ACTIVITY: Convert the text lines in the records below into a JSON list of strings, one string per line, skipping blank lines and covering every record. Leave the pictures out of the answer.

EXERCISE MATERIAL:
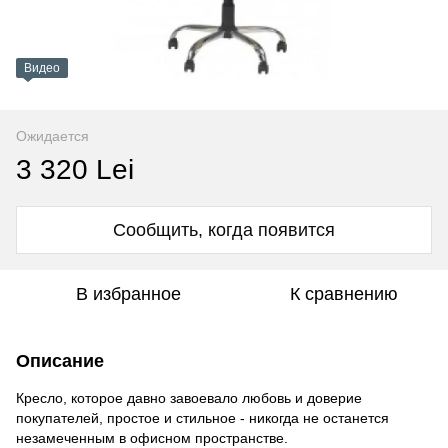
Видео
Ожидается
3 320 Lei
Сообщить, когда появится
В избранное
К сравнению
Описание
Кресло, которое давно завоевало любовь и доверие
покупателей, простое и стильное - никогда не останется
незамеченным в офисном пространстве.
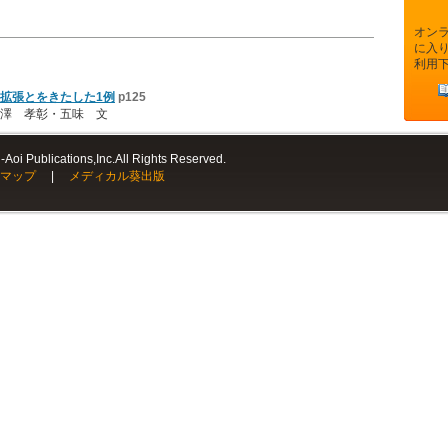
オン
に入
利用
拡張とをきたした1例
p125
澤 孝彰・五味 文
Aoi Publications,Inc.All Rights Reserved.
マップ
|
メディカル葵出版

EXERCISE OUTPUT:
[
  "Видео",
  "Ожидается",
  "3 320 Lei",
  "Сообщить, когда появится",
  "В избранное",
  "К сравнению",
  "Описание",
  "Кресло, которое давно завоевало любовь и доверие",
  "покупателей, простое и стильное - никогда не останется",
  "незамеченным в офисном пространстве.",
  "オン",
  "に入",
  "利用",
  "拡張とをきたした1例",
  "p125",
  "澤 孝彰・五味 文",
  "Aoi Publications,Inc.All Rights Reserved.",
  "マップ",
  "|",
  "メディカル葵出版"
]